• [THINGS TO DO]:
1. In the whale-music passage, where does Mark Johnson work?
2. Transcribe the part of the whale-music passage that opens with the words containing "Rothenberg vs. The" and closes with "the whales themselves.".
3. Go on with the whale-music passage from the point where it stops.

-- TEXT PROVIDED follows --

Rothenberg vs. The Scientists: Round 1
[Terra Nova] • I’m in the middle of writing a book on making music with whales, a project which has taken me to Russia, Canada, and Hawaii, in search of giant sea creatures who want to jam. Sometimes they actually do. But some scientists I run across are more difficult than the whales themselves.
“What do you expect to accomplish with this?” Mark Johnson says, glaring at me. He’s a grizzled New Zealand engineer with a ponytail who works at the Woods Hole Oceanographic Institution. “Why would it surprise you that you got a response? These are acoustically active creatures. I don’t see the point of fucking with animals just for the hell of it. I don’t believe in diving or swimming with whales either.”
I fumble with an answer. “I… just want to see what happens.”
He shakes his head and squints at me. “If you’re trying to learn something about whales which could then translate into a tool for conservation, that’s worth doing. But simply trying to enjoy an event in which the animal doesn’t even know he’s participating, to be honest, I don’t see the point. It doesn’t really yield anything except a gratuitous level of self-satisfaction.”
“Well, Mark, I’m trying not to congratulate myself or pat myself on the back. Music is knowledge, too. I want to learn something and make some interesting sounds, sounds that can’t be made by one species alone.”

-- TEXT PROVIDED concluded --
-- EXTRACTED RECORDS follows --

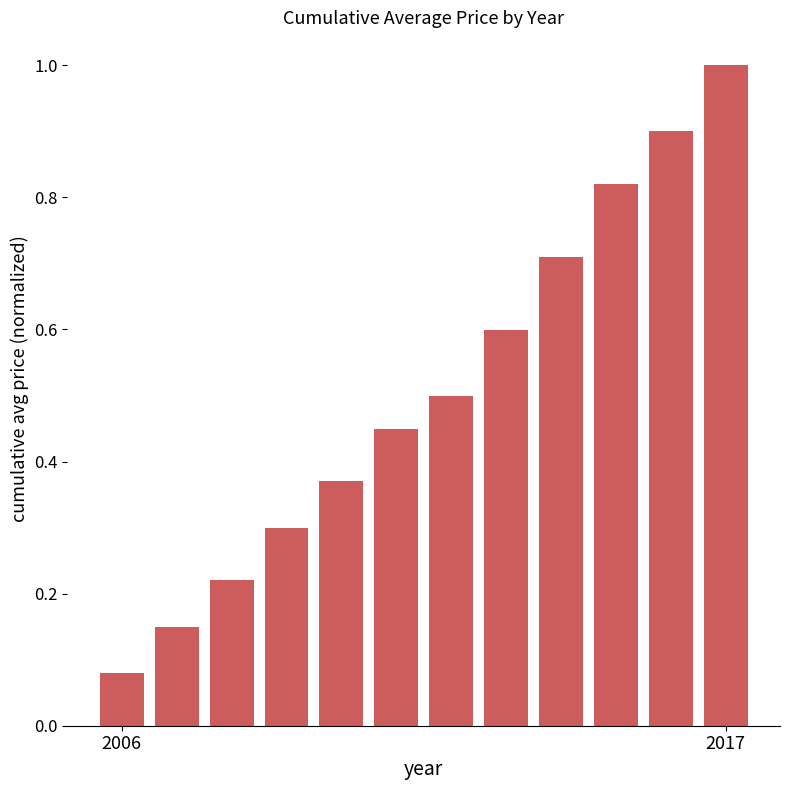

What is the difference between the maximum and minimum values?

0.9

-- EXTRACTED RECORDS concluded --
-- EXTRACTED RECORDS follows --

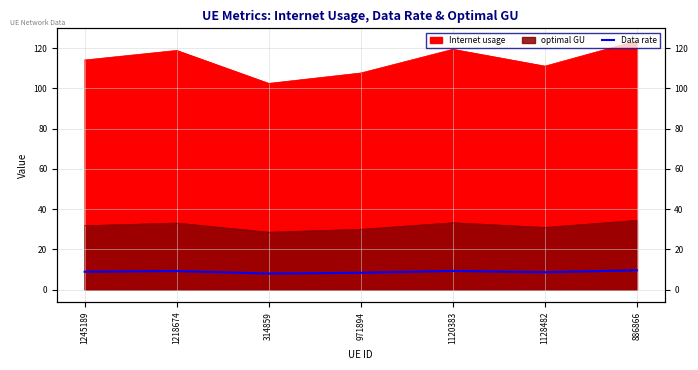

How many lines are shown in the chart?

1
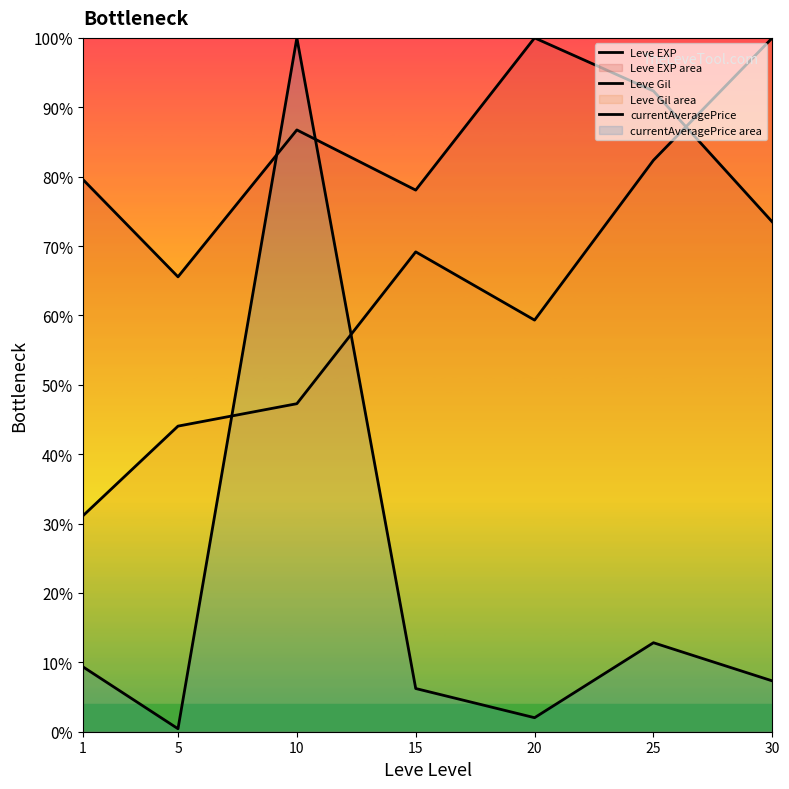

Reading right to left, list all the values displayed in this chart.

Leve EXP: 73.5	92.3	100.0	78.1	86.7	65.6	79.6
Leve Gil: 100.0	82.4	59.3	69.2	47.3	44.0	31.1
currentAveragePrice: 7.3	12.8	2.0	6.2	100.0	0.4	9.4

-- EXTRACTED RECORDS concluded --

• [RESULTS IN ORDER]:
1. At the Woods Hole Oceanographic Institution.

2.
Rothenberg vs. The Scientists: Round 1
[Terra Nova] • I’m in the middle of writing a book on making music with whales, a project which has taken me to Russia, Canada, and Hawaii, in search of giant sea creatures who want to jam. Sometimes they actually do. But some scientists I run across are more difficult than the whales themselves.

3.
“What’s the point if you haven’t got a hypothesis?” he shouts back.
“I do have a hypothesis,” I tell him. “But it’s a musical, not a scientific one. My idea is that there’s more to music than humans can make on their own. A wandering jazz musician could enter a club in Tokyo or Istanbul, climb on stage, and right away join the band. You listen for a familiar sound, some rhythm or chord changes, and try to join in, finding a way to a common music. This is how you make music together with those with whom you cannot speak.”
"Through music you can cross cultural lines, not because music is a universal language, but because musics are fluid languages: they warp, they twist, they open up to foreign sounds. Something new can be produced together by people from different sides of the world. If you are open-minded enough, you might try the same thing with other species."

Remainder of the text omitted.